──────── RECORD EXTRACTS ────────

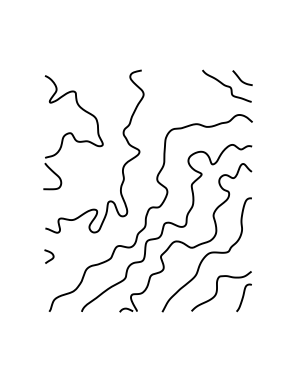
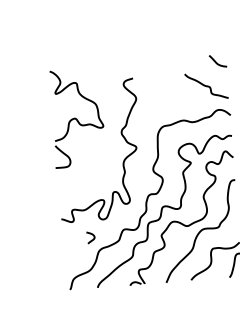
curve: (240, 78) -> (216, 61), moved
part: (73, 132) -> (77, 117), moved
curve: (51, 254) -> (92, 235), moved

────────
──────── RECORD EXTRACTS ────────

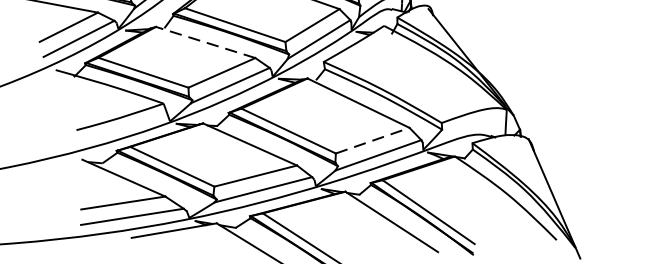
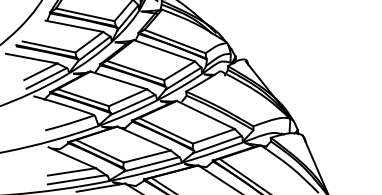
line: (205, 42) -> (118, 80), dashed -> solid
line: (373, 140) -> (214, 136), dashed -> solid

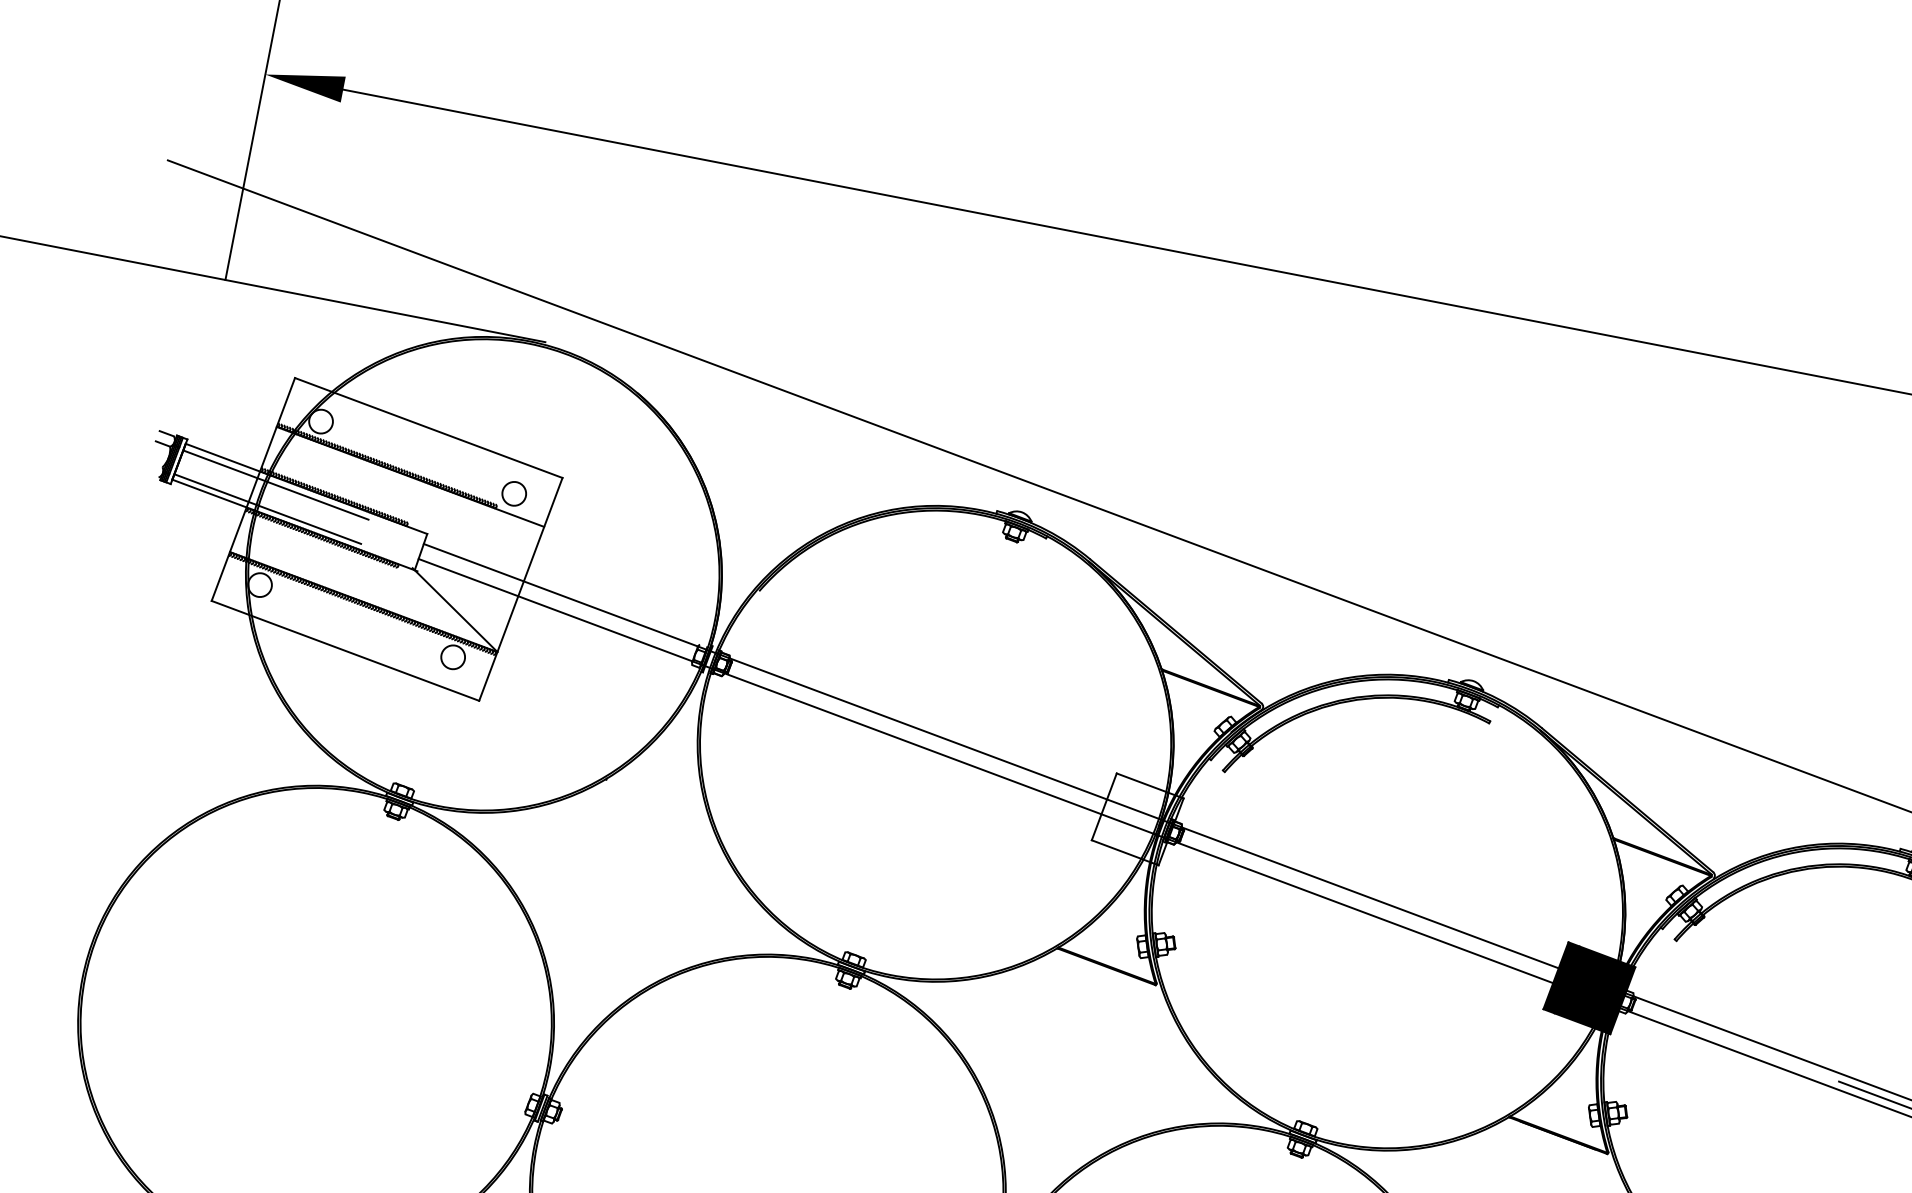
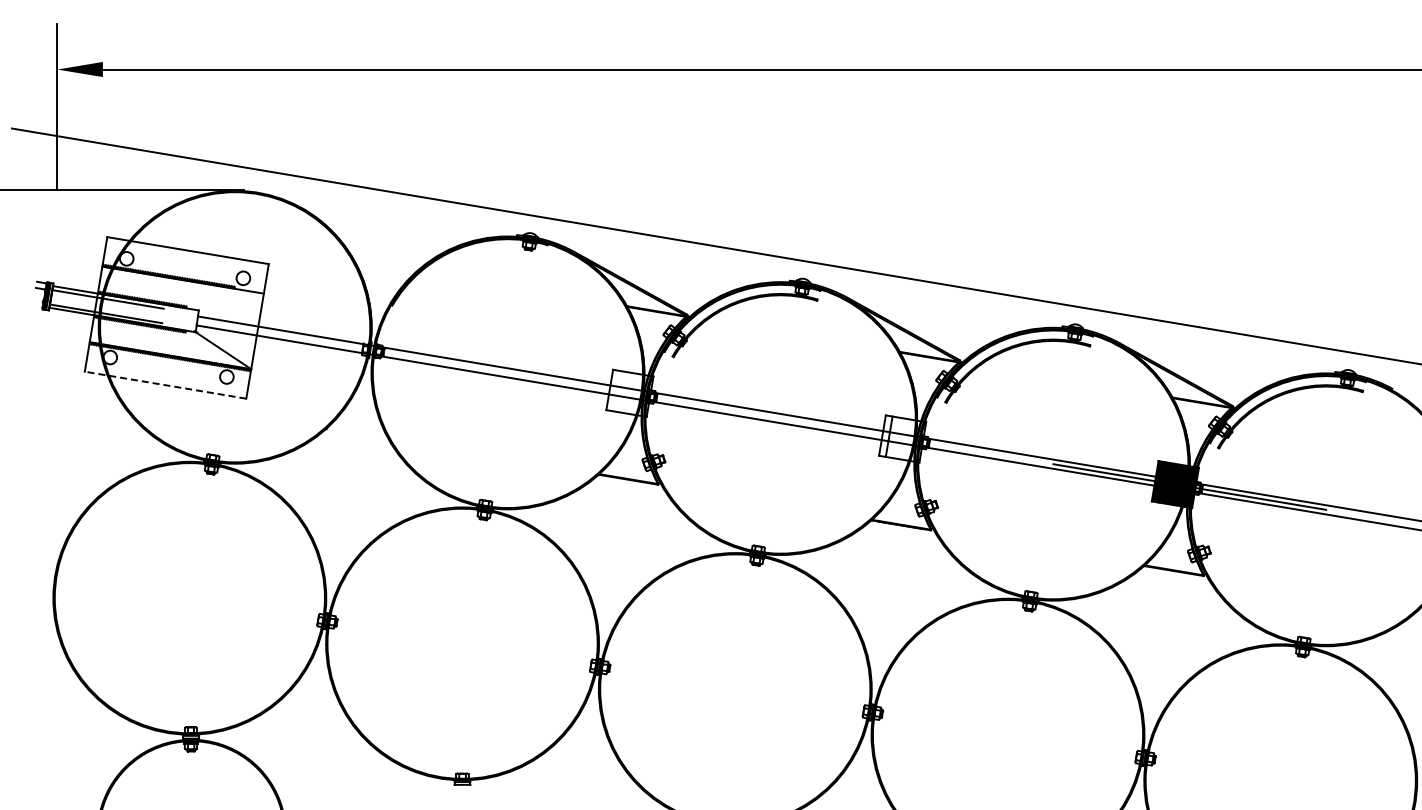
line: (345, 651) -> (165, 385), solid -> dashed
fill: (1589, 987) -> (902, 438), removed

────────

WRITTEN TASK:
What you return must match, character for character, the lines above from the one with "line: (205, 42) -> (118, 80), dashed -> solid" through the one with "fill: (1589, 987) -> (902, 438), removed", minus any pictures.

RESULT FOR THIS EXERCISE:
line: (205, 42) -> (118, 80), dashed -> solid
line: (373, 140) -> (214, 136), dashed -> solid

line: (345, 651) -> (165, 385), solid -> dashed
fill: (1589, 987) -> (902, 438), removed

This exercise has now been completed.